Fulmer, 32, was with Triple-A Indianapolis before the trade, and the Pirates had already been moving pieces around their system. They traded left-handed relief pitcher Joe La Sorsa to the Boston Red Sox on June 4, then promoted Khristian Curtis, Derek Diamond and Jaden Woods from Double-A Altoona to Indianapolis. That left Fulmer as the next name to move, even though he was not on Pittsburgh’s 40-man roster.
The lack of a return announced yet is the part that leaves the deal hanging in the air. Cash considerations are believed to be the likely return, but the Pirates have not said so publicly, and for now the transaction is more about clearing space than bringing back a clearly defined asset.
That fits the larger pattern in Pittsburgh, where the club has been making a string of farm-system moves and shifting pitchers to where it sees fit. Moving on from La Sorsa and Fulmer opens room for other arms to push forward, and it also reflects how quickly the organization is reworking its depth chart around Triple-A Indianapolis.
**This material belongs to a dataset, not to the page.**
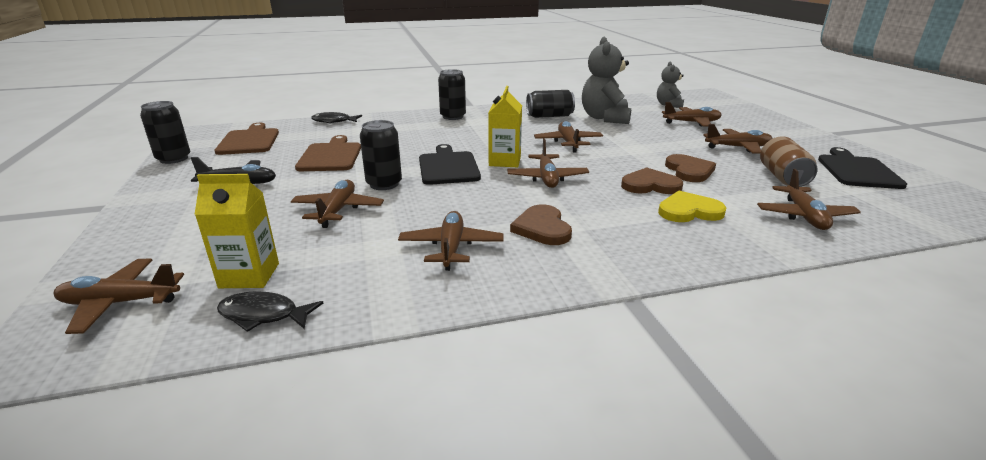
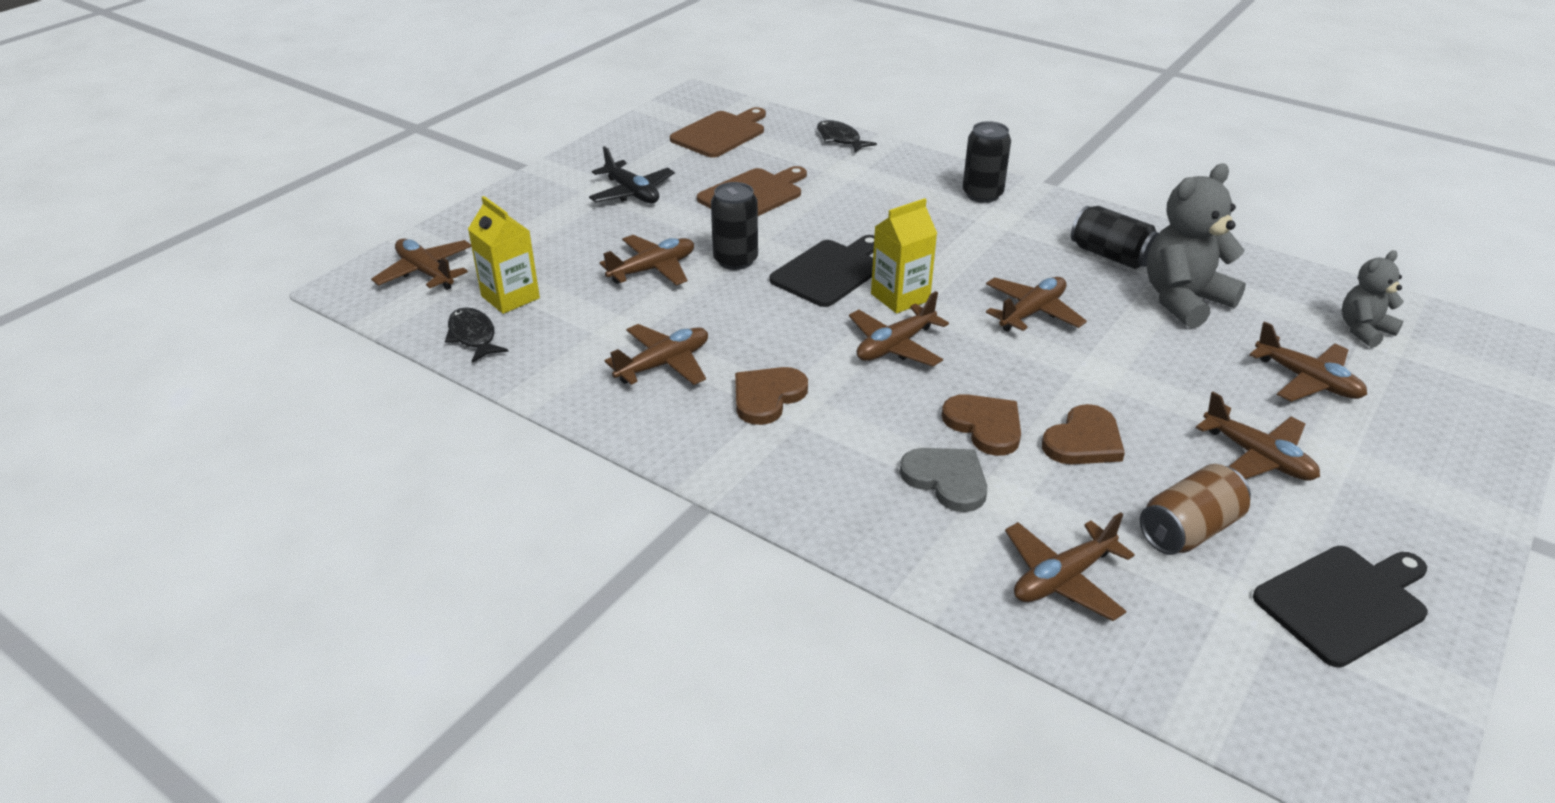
camera: 50 degrees right, 10 degrees up
black can [140,101,190,164] -> none
yellow heart [658,191,726,222] -> grey heart [900,448,987,512]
Fulmer’s path makes the move feel even more final. He had four stints in the Pirates organization and never made a major league appearance for them, which makes this trade less a change in role than the end of a repeated try. The Pirates have now sent him elsewhere, and the one detail still missing — the exact return — is the one that will determine how much this transaction matters beyond roster bookkeeping.